## WHAT IS EXPECTED:
Copy the data below word for word, keeping every line as it appears.

EXCERPTED RECORDS below:

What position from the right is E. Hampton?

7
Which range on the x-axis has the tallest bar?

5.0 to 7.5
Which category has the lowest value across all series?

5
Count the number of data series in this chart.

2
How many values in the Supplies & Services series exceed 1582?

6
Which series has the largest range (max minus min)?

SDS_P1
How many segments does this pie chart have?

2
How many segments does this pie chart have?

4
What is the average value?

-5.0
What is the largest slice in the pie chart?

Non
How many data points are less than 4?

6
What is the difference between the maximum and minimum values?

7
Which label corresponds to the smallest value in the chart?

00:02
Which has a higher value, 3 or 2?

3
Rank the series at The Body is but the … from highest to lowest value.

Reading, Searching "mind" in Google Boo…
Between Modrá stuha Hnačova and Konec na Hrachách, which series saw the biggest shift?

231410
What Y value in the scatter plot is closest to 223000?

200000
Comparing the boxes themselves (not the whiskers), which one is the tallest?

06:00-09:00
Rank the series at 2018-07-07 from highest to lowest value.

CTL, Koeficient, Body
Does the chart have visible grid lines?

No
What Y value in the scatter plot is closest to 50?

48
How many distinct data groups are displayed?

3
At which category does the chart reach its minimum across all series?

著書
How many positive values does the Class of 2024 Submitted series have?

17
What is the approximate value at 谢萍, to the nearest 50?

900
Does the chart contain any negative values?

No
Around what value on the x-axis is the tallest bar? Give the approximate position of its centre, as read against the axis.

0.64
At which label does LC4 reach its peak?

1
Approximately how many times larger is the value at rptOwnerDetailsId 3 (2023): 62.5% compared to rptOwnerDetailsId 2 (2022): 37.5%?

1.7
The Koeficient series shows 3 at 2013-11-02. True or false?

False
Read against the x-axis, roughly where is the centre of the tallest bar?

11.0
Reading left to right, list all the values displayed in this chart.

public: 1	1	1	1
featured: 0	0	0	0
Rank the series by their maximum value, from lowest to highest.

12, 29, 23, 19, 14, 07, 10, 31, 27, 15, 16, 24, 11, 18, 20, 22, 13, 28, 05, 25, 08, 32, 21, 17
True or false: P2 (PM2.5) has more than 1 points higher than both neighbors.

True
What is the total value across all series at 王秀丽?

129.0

End of EXCERPTED RECORDS.

## ANSWER TO THIS EXERCISE:
What position from the right is E. Hampton?

7
Which range on the x-axis has the tallest bar?

5.0 to 7.5
Which category has the lowest value across all series?

5
Count the number of data series in this chart.

2
How many values in the Supplies & Services series exceed 1582?

6
Which series has the largest range (max minus min)?

SDS_P1
How many segments does this pie chart have?

2
How many segments does this pie chart have?

4
What is the average value?

-5.0
What is the largest slice in the pie chart?

Non
How many data points are less than 4?

6
What is the difference between the maximum and minimum values?

7
Which label corresponds to the smallest value in the chart?

00:02
Which has a higher value, 3 or 2?

3
Rank the series at The Body is but the … from highest to lowest value.

Reading, Searching "mind" in Google Boo…
Between Modrá stuha Hnačova and Konec na Hrachách, which series saw the biggest shift?

231410
What Y value in the scatter plot is closest to 223000?

200000
Comparing the boxes themselves (not the whiskers), which one is the tallest?

06:00-09:00
Rank the series at 2018-07-07 from highest to lowest value.

CTL, Koeficient, Body
Does the chart have visible grid lines?

No
What Y value in the scatter plot is closest to 50?

48
How many distinct data groups are displayed?

3
At which category does the chart reach its minimum across all series?

著書
How many positive values does the Class of 2024 Submitted series have?

17
What is the approximate value at 谢萍, to the nearest 50?

900
Does the chart contain any negative values?

No
Around what value on the x-axis is the tallest bar? Give the approximate position of its centre, as read against the axis.

0.64
At which label does LC4 reach its peak?

1
Approximately how many times larger is the value at rptOwnerDetailsId 3 (2023): 62.5% compared to rptOwnerDetailsId 2 (2022): 37.5%?

1.7
The Koeficient series shows 3 at 2013-11-02. True or false?

False
Read against the x-axis, roughly where is the centre of the tallest bar?

11.0
Reading left to right, list all the values displayed in this chart.

public: 1	1	1	1
featured: 0	0	0	0
Rank the series by their maximum value, from lowest to highest.

12, 29, 23, 19, 14, 07, 10, 31, 27, 15, 16, 24, 11, 18, 20, 22, 13, 28, 05, 25, 08, 32, 21, 17
True or false: P2 (PM2.5) has more than 1 points higher than both neighbors.

True
What is the total value across all series at 王秀丽?

129.0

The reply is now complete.